41. Calls on Member States’ competent authorities, in particular the data protection authorities, to make use of their existing powers and immediately suspend data flows to any organisation that has self-certified its adherence to the US Safe Harbour Principles, and to require that such data flows are only carried out under other instruments and provided they contain the necessary safeguards and guarantees with respect to the protection of the privacy and fundamental rights and freedoms of individuals;…

But the unelected European Commission has consistently ignored the Parliament and maintained its own position (Commission Decision 2000/520/EC,) that the Safe Harbour is good and legal. It isn’t and cannot be. Data protection laws prohibit the collector of personal information from giving that data to a third party. But US companies must give that data to the US government under the NSA’s PRISM program; and Snowden has demonstrated that they do. Therefore they are in breach of European law. Safe Harbor self-evidently is not good or legal.

But the Commission doesn’t care because it does whatever the hell it wants. To a point. There is one institution it cannot ignore — the highest court in the Union: the European Court of Justice (ECJ).

Max Schrems and Safe Harbour
Enter European urban hero #1: Max Schrems. He has been fighting Facebook for years. It started with simply trying to get hold of the data Facebook holds on him — but slowly escalated into a court challenge against Facebook’s expatriation of his personal data to the US. That case was held in Ireland. Ireland is a tax haven used by many large companies to avoid taxation in other European countries. Those companies register their European head office (sometimes their entire non-US headquarters) in that country — and it ws there that Max Schrems had to initiate his case.

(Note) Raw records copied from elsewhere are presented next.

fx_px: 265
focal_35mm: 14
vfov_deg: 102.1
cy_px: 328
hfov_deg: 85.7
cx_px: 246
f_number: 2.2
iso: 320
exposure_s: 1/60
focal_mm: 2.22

The Irish court decided that since the Commission had declared Safe Harbour to be good and legal it had no option but to declare Facebook’s practices as good and legal. But to its credit, it asked the ECJ if there was any other option it could take.

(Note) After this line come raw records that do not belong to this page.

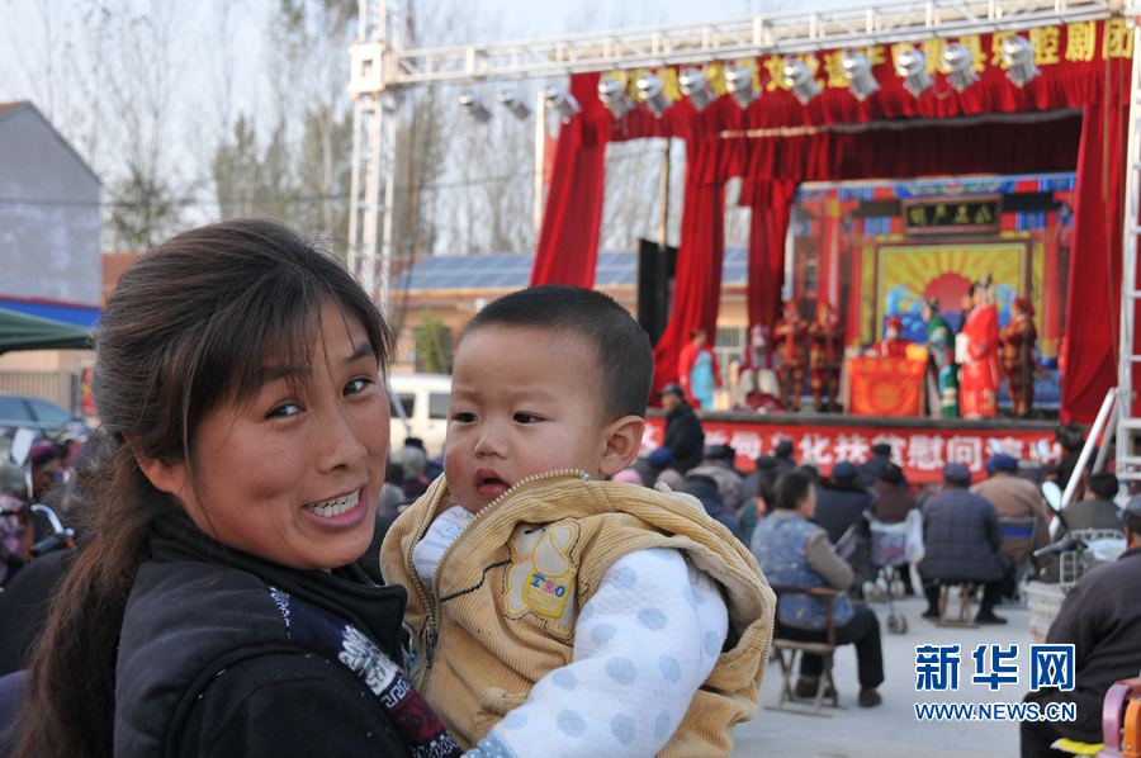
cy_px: 379
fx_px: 1520
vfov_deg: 28.0
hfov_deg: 41.2
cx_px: 570
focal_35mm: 48
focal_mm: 32
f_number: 5.6
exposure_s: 1/160
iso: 250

ECJThe ECJ and Safe Harbour
So the ECJ has been considering the legality of Commission Decision 2000/520/EC. And today we have had the first indication of the likely outcome. The ECJ’s Advocate General Yves Bot has published his opinion (the TLDR version can be found here in a press release). Now, the AG’s opinion is not constitutionally binding on the full ECJ ruling — but it’s unheard of for the court to disagree with the AG.

Given such a finding of infringements of the fundamental rights of citizens of the Union, according to the Advocate General the Commission ought to have suspended the application of the decision, even though it is currently conducting negotiations with the United States in order to put an end to the shortcomings found. The Advocate General indeed observes that, if the Commission decided to enter into negotiations with the United States, that is because it considered beforehand that the level of protection ensured by that third country, under the safe harbour scheme, was no longer adequate and that the decision adopted in 2000 was no longer adapted to the reality of the situation.

In short, the ECJ is will almost certainly declare Commission Decision 2000/520/EC to be in contravention of the European Data Protection Directive and therefore invalid and unconstitutional. It will be struck down. Safe Harbour itself will be invalid.

The future of Safe Harbour
Jan Philipp Albrecht, the European Parliament’s rapporteur/draftsperson on the reform of EU data protection rules, is unequivocal:

Jan Philipp Albrecht, Green MEP

Jan Philipp Albrecht, Green MEP

The advocate general has today made clear that the transfer of EU citizens’ private data to the US by Facebook is at odds with EU law. This welcome finding must provoke an immediate response by the relevant authorities in Europe. The Irish data protection commissioner must immediately move to prevent any further data transfers to the US by Facebook, which operates under Irish jurisdiction. The finding also confirms the position of the European Parliament, which has already called for ‘Safe Harbor’ to be suspended. It is unacceptable that the European Commission has ignored this demand for a year and a half. It is now time for the Commission to finally suspend ‘Safe Harbor’.

Let’s see the EC wriggle out of this one!